- [Document passage]
****************
| Summary: | IP packet loss on dom0 while xen domU running high load | ||
|---|---|---|---|
| Product: | Red Hat Enterprise Linux 5 | Reporter: | Kirby Zhou <kirbyzhou> |
| Component: | xen | Assignee: | Xen Maintainance List <xen-maint> |
| Status: | CLOSED NOTABUG | QA Contact: | Virtualization Bugs <virt-bugs> |
| Severity: | unspecified | Docs Contact: | |
| Priority: | unspecified | ||
| Version: | 5.5 | CC: | drjones, leiwang, mrezanin, xen-maint, yuzhang |
| Target Milestone: | rc | ||
| Target Release: | --- | ||
| Hardware: | Unspecified | ||
| OS: | Unspecified | ||
| Whiteboard: | |||
| Fixed In Version: | Doc Type: | Bug Fix | |
| Doc Text: | Story Points: | --- | |
| Clone Of: | Environment: | ||
| Last Closed: | 2011-03-17 08:25:17 UTC | Type: | --- |
| Regression: | --- | Mount Type: | --- |
| Documentation: | --- | CRM: | |
| Verified Versions: | Category: | --- | |
| oVirt Team: | --- | RHEL 7.3 requirements from Atomic Host: | |
| Cloudforms Team: | --- | Target Upstream Version: | |
|
Description
Kirby Zhou
2011-03-16 11:56:29 UTC
More info:
in the file /etc/xen/vm-test, change the following lines
vcpus = 14
cpus = "0-11"
to
vcpus = 14
cpus = "0-15"
The actual result would be:
[ 3] Server Report:
[ 3] 0.0-10.0 sec 58.9 MBytes 49.4 Mbits/sec 0.011 ms 7734/625000 (1.2%)
the packet drop rate is lower than prior, but still high.
I *guess* this is by design. All VCPUs including the ones belonging to Domain0 are given the same priority by default for schedule. So in case of high CPU load, all VCPUs belonging to DomainU and Domain0 have to share the limited computing resources. Thus the performance of Domain0 and DomainU is not isolated. Xen does provide some kind of scheme for performance isolation, such as CPU WEIGHT and CAP. But it really depends. For the scenario in Description, you could either (1) Give lower weight to DomainU VCPUs via 'xm sched-credit' or (2) Give a proper CAP(also via xm sched-credit) to DomainU to make sure it couldn't consume too much cpu time. or (3) Simply reduce number of VCPUs of DomainU. All these three methods could make sure Domain0 VCPUs get more CPU time, and of course would have some impact on application running within DomainU. It depends on how you trade off. BTW, it is not recommended to run applications within Domain0. I agree with Yufang that this isn't a bug. When the hypervisor is scheduling vcpus it can't know that some of them are trying to receive udp packets, which, if not received immediately, will get dropped. When you move the bzip into dom0 then the dom0 kernel can schedule more intelligently, and thus keep the udp receiving task active, avoiding packet loss. I would be a bit more concerned if you had packet loss while using tcp, but even then without the hypervisor being informed of vcpu priorities (using sched-credit as pointed out by Yufang), then the dom0 vcpus may not get the cycles they need to keep a tcp connection alive. |
****************
- [Data block]
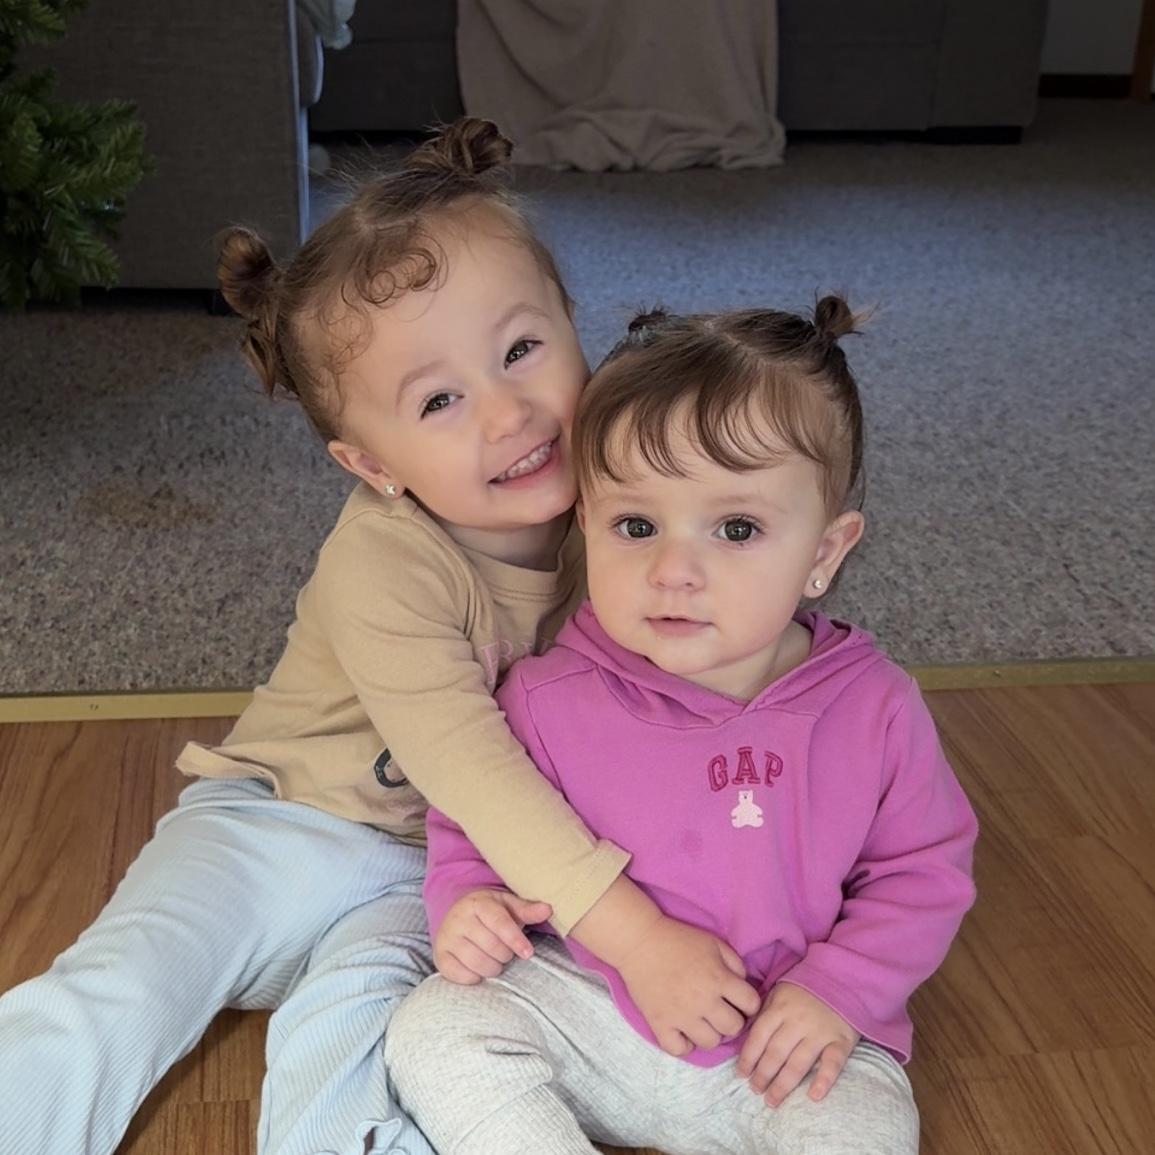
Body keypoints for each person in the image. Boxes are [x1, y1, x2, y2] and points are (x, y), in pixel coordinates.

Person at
****************
- [Instructions for the task] Return the passage of the Xen packet-loss bug report starting at "The actual result" and ending at "but still high.", copied word for word. This material has no connection to the text.

- [Response to the exercise]
The actual result would be:
[ 3] Server Report:
[ 3] 0.0-10.0 sec 58.9 MBytes 49.4 Mbits/sec 0.011 ms 7734/625000 (1.2%)
the packet drop rate is lower than prior, but still high.